Set an alarm for 20 to 25 minutes to give yourself a few minutes to fall asleep. Nap earlier in the afternoon rather than later, since napping after 3 or 4 p.m. can interfere with your ability to fall asleep at night.
Fix Your Light Exposure
Light is the strongest signal your internal clock receives. Bright light in the morning tells your brain to suppress melatonin and ramp up alertness. Dim light in the evening tells it to start winding down. Most people get this backwards: dim indoor light during the day and bright screens at night.
Research on melatonin suppression shows that even ordinary room light under 200 lux in the late evening can delay your body’s natural melatonin onset by about 90 minutes compared to dim conditions below 3 lux. That means the overhead lights and screens in your living room are actively pushing your sleep timing later. Meanwhile, the half-maximal response for suppressing melatonin occurs at only about 100 lux, a level most indoor spaces easily reach.
The practical fix has two parts. First, get outside in the morning for 10 to 15 minutes, or sit near a bright window. Natural daylight ranges from 10,000 to 100,000 lux, far more powerful than any indoor light. Second, dim your environment in the two hours before bed. Use lower-wattage lamps, enable night mode on screens, and avoid overhead lights when possible.

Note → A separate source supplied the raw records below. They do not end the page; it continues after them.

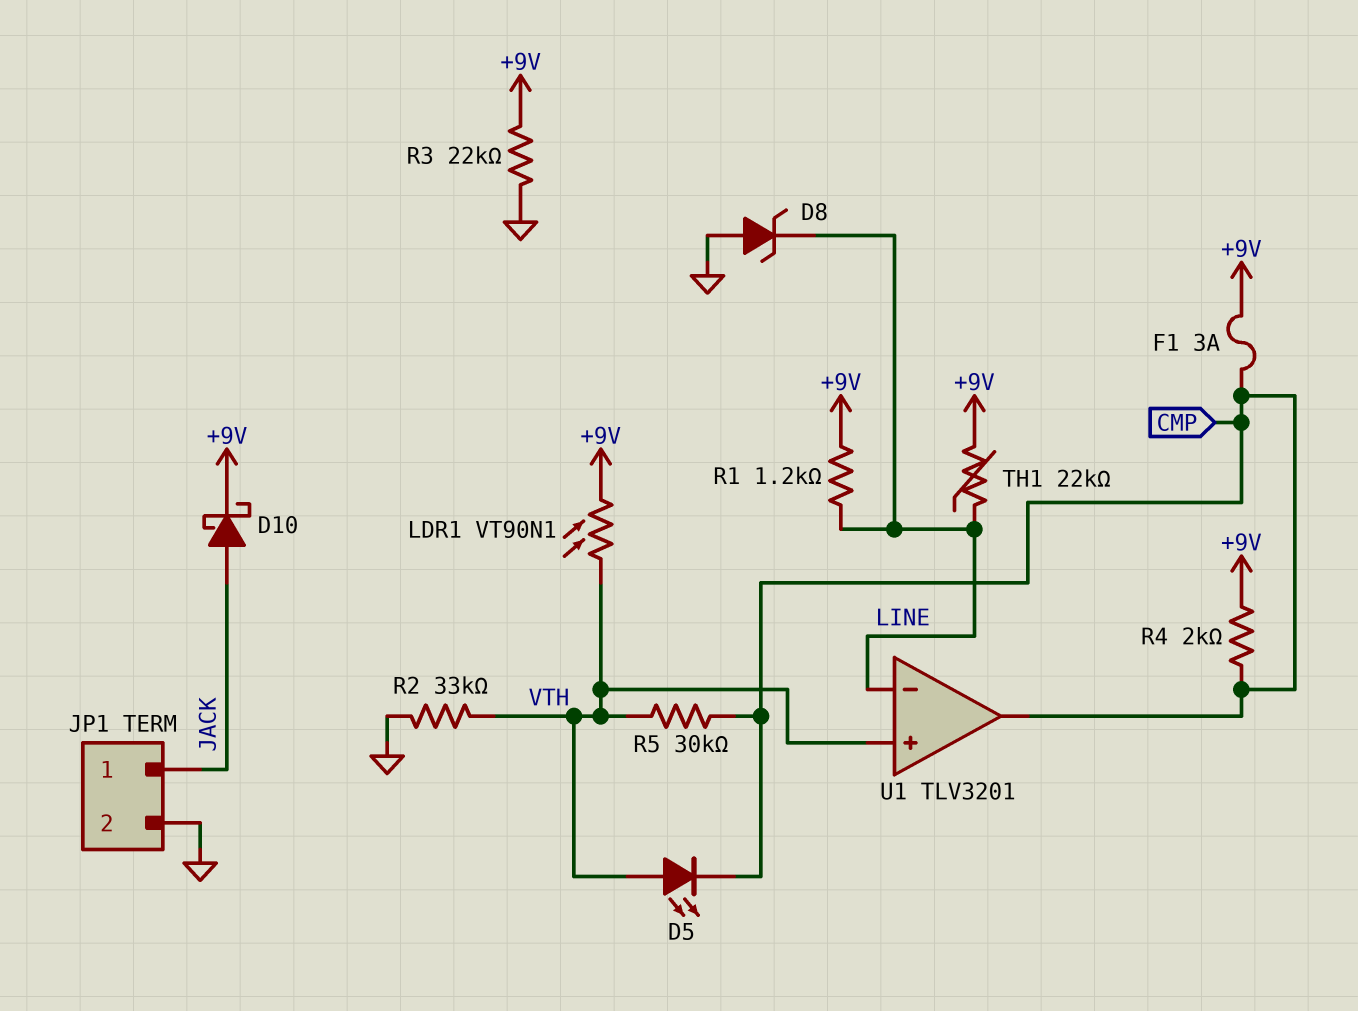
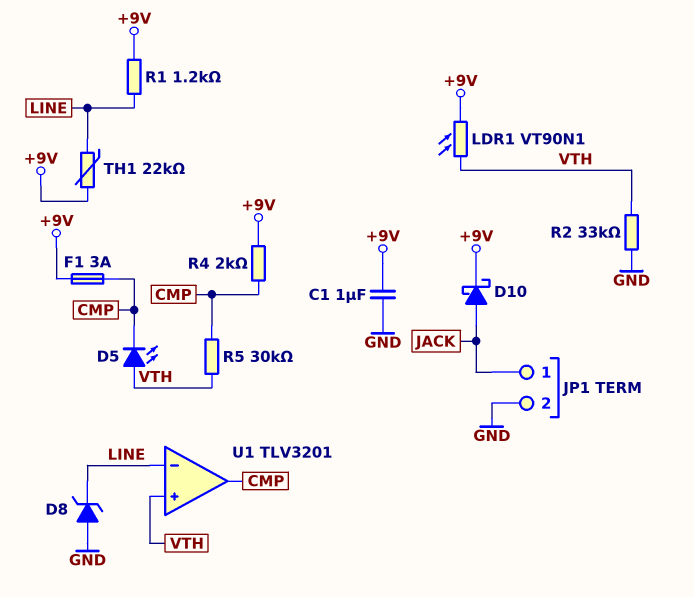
C1: none -> 1uF (+9V, GND)
R3: 22k (+9V, GND) -> none

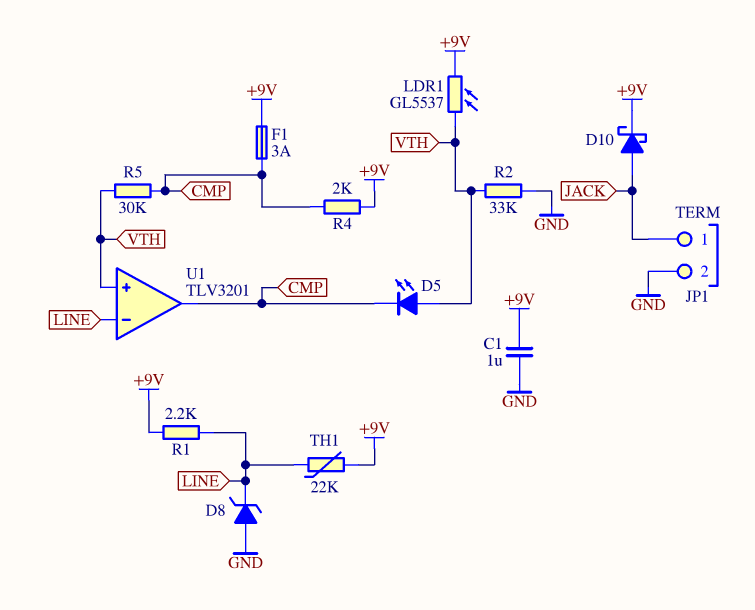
LDR1: VT90N1 (+9V, VTH) -> GL5537 (+9V, VTH)
R1: 1.2k (+9V, LINE) -> 2.2k (+9V, LINE)

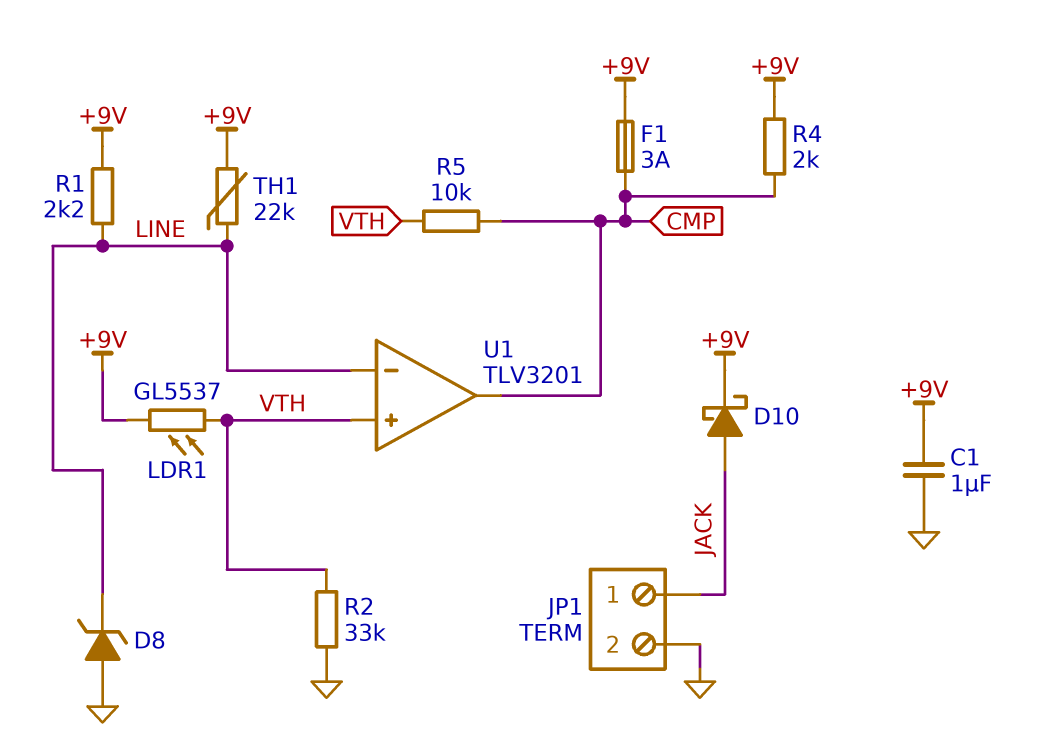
D5: LED (A VTH, K CMP) -> none
R5: 30k (CMP, VTH) -> 10k (CMP, VTH)

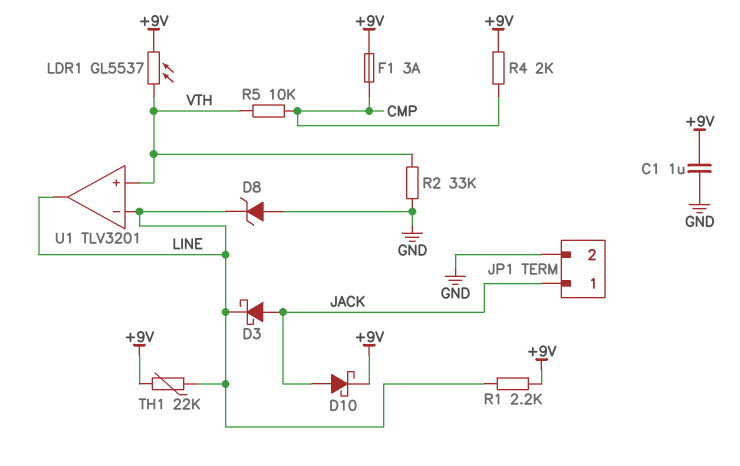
D3: none -> schottky (A JACK, K LINE)
U1 pin out: CMP -> LINE

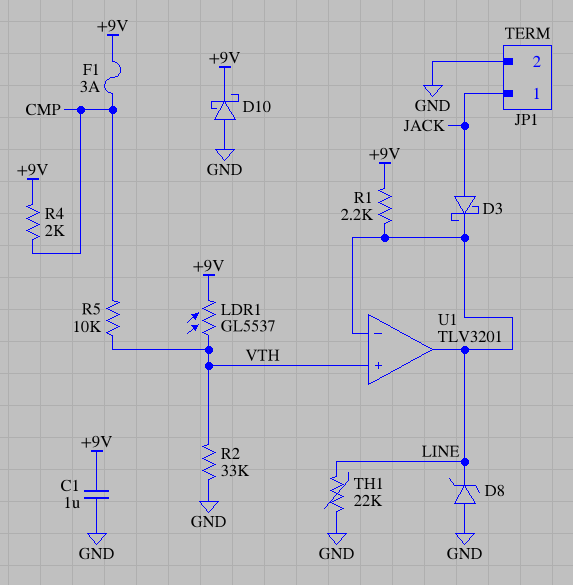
D10: schottky (A JACK, K +9V) -> schottky (A GND, K +9V)
TH1: 22k (+9V, LINE) -> 22k (GND, LINE)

Open a Window or Check Your Air
Stuffy rooms can make you sleepy even when you’re well-rested. Research from Lawrence Berkeley National Laboratory found that when indoor carbon dioxide levels reached 1,000 parts per million, test subjects showed significant declines on six out of nine measures of decision-making performance. At 2,500 ppm, the declines were even larger, with subjects rated as “dysfunctional” on tasks requiring initiative and strategic thinking. For context, outdoor air sits around 400 ppm, and a closed office with a few people in it can climb past 1,000 ppm within an hour or two.
If you don’t have control over your building’s ventilation, simply opening a window or stepping outside for a few minutes can make a noticeable difference. Conference rooms and small offices with closed doors are the worst offenders.
Improve Your Sleep Tonight
All of the strategies above help you manage sleepiness during the day, but the most reliable long-term fix is sleeping better at night. A few changes make the biggest difference.
Keep your bedroom between 60 and 67°F (15 to 19°C). Your body needs to drop its core temperature to initiate deep sleep, and a warm room works against that process. If you tend to wake up sweating or kicking off covers, your room is likely too warm.
Go to bed and wake up at the same time every day, including weekends. Your internal clock relies on consistency to properly time alertness and sleepiness. Sleeping in on Saturday morning feels good in the moment but shifts your clock later, making Monday morning harder.
Limit alcohol in the evening. While it helps you fall asleep faster, it fragments sleep in the second half of the night, reducing the restorative deep sleep and REM sleep your brain needs. You can sleep seven or eight hours after drinking and still wake up feeling unrested.
When Sleepiness Doesn’t Respond
If you’re consistently sleeping seven to nine hours, staying hydrated, getting morning light, and moving throughout the day but still feel excessively sleepy, something else may be going on. Sleep apnea is one of the most common and underdiagnosed causes of daytime sleepiness. It causes repeated breathing interruptions during the night that you may not remember. Iron deficiency, thyroid problems, and certain medications can also cause persistent fatigue that no amount of coffee or napping will fix. Sleepiness that persists despite good habits is worth investigating with a healthcare provider who can check for these underlying causes.